Sweet Potato, Beet & Chevre Galette

By Yankee Magazine

Dec 15 2011

Sweet Potato Galette

Sweet Potato, Beet & Chevre Galette

Photo Credit : Hornick/Rivlin

Here’s the cure for the winter doldrums: a showstopping savory tart in bright shades of orange and magenta, with sweet root vegetables accented by fennel, onion, thyme, and goat cheese. Serve warm or at room temperature–perfect for entertaining.


6 servings

For the crust:


1-1/4 cups all-purpose flour, plus extra for work surfaces
1/2 teaspoon kosher or sea salt
9 tablespoons chilled unsalted butter, cut into small cubes
3-4 tablespoons ice water
Garnish: fresh thyme leaves (optional)


Preheat oven to 475° and set rack to bottom position. Line a baking sheet with foil, shiny side up. Set aside.
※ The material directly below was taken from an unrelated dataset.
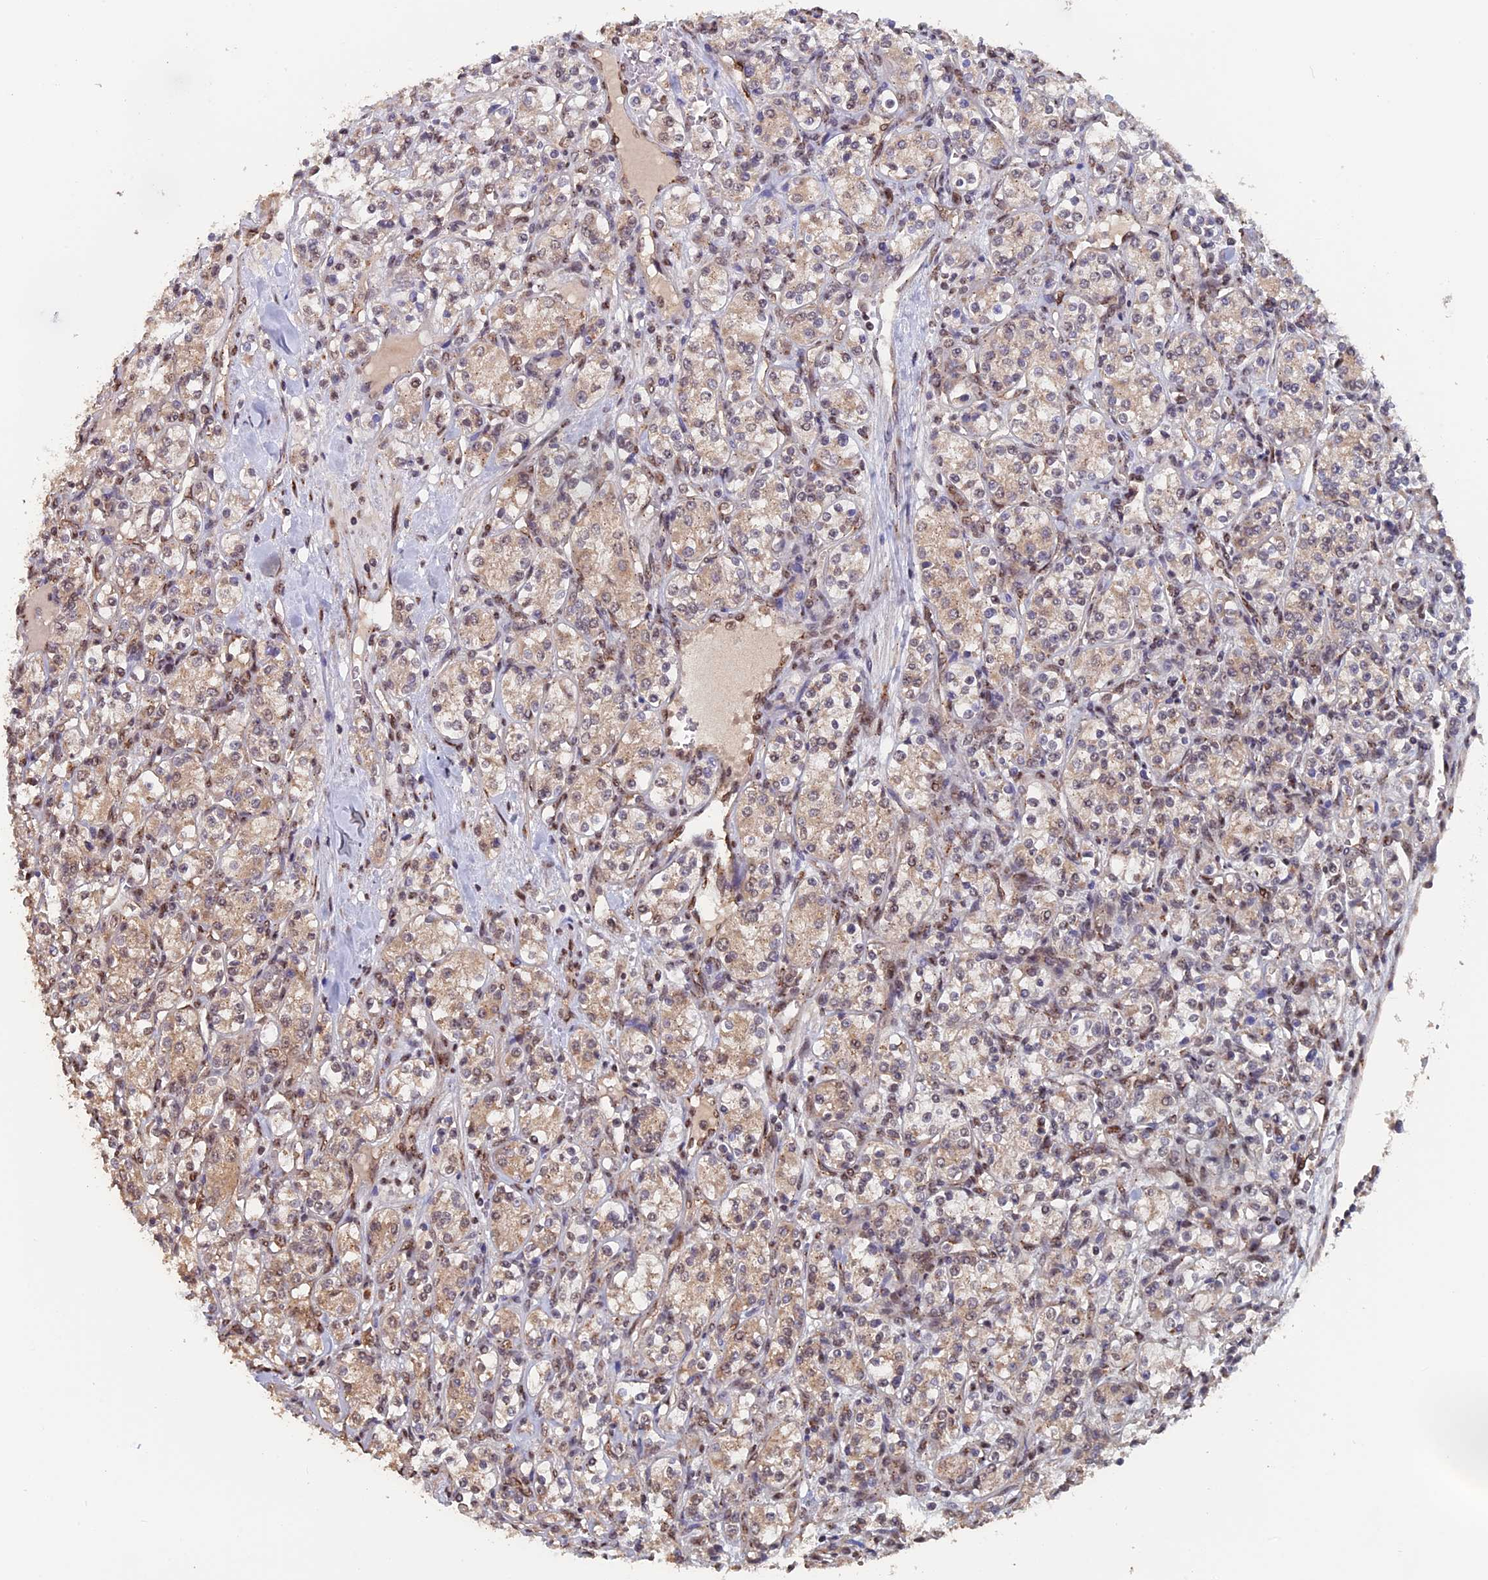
{"staining": {"intensity": "weak", "quantity": ">75%", "location": "cytoplasmic/membranous,nuclear"}, "tissue": "renal cancer", "cell_type": "Tumor cells", "image_type": "cancer", "snomed": [{"axis": "morphology", "description": "Adenocarcinoma, NOS"}, {"axis": "topography", "description": "Kidney"}], "caption": "IHC (DAB (3,3'-diaminobenzidine)) staining of adenocarcinoma (renal) demonstrates weak cytoplasmic/membranous and nuclear protein positivity in about >75% of tumor cells.", "gene": "PIGQ", "patient": {"sex": "male", "age": 77}}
Make the dough: In a medium-size bowl, whisk together flour and salt. Sprinkle butter over flour mixture and use your fingers to work it in (rub your thumb against your fingertips, smearing the butter as you do). Stop when the mixture looks like cornmeal, with plenty of lumps. Sprinkle 3 tablespoons ice water and stir with a fork until dough comes together. If needed, add an additional tablespoon ice water. Turn out onto a lightly floured surface and knead three times. Dough should look mottled, with streaks of butter. Gather into a ball; then press into a disk and wrap in plastic. Refrigerate at least 30 minutes (up to 3 days).

For the filling:


2 large sweet potatoes, peeled, cut into 1/4-inch-thick rounds
3 tablespoons olive oil, divided
1/2 teaspoon table salt, divided
1 large red or Chioggia beet, peeled, cut into 1/4-inch-thick rounds
3 tablespoons salted butter
1 small fennel bulb (stalks and fronds removed), very thinly sliced crosswise
1 small onion, thinly sliced crosswise
1 teaspoon minced fresh thyme leaves
1/2 teaspoon granulated sugar
5 ounces fresh goat cheese (chevre), crumbled


Meanwhile, make the filling: In a medium-size bowl, toss sweet-potato slices with 2 tablespoons oil and 1/4 teaspoon salt. Spread slices out on one of the prepared baking sheets. In the same bowl, toss beet slices with remaining oil and salt. Spread out on the other baking sheet. Roast vegetables in oven until golden around edges, about 30 minutes.

Meanwhile, melt butter in a large skillet over medium to medium-high heat. Add fennel, onion, thyme, and sugar; cook until golden around the edges, about 15 minutes.

Prepare the crust: Lay an ovenproof silicone mat or large piece of parchment on your counter and sprinkle with flour. Turn dough in flour to coat. Working from center, roll dough out, lifting and turning it as you go to keep it from sticking, until you have a 13-inch circle.

Spread fennel/onion mixture in center of dough, leaving a 2- to 3-inch rim around the outside. When potatoes and beets are done, lower oven heat to 400°, and arrange them, overlapping, in concentric circles on top of onion mixture. Sprinkle with goat cheese. Fold edges of dough up and over filling to create a rim.

Transfer galette from silicone or parchment to foil-lined baking sheet and bake 10 minutes; then lower heat to 375° and bake until nicely browned around the edges, 20 to 30 minutes more. Sprinkle with fresh thyme leaves if you like, and serve warm or at room temperature.